Saved data entries
···
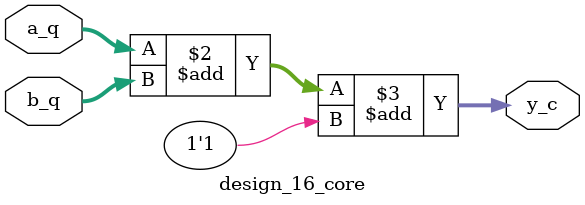
<source format=v>
module design_16_core #(
  parameter W = 10
)(
  input      [W-1:0] a_q,
  input      [W-1:0] b_q,
  output reg [W-1:0] y_c
);
  always @* begin
    y_c = a_q + b_q + 1'b1;
  end
endmodule

</source>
···
Your task is to set down each line above verbatim while excluding the pictures.

<source format=v>
module design_16_core #(
  parameter W = 10
)(
  input      [W-1:0] a_q,
  input      [W-1:0] b_q,
  output reg [W-1:0] y_c
);
  always @* begin
    y_c = a_q + b_q + 1'b1;
  end
endmodule

</source>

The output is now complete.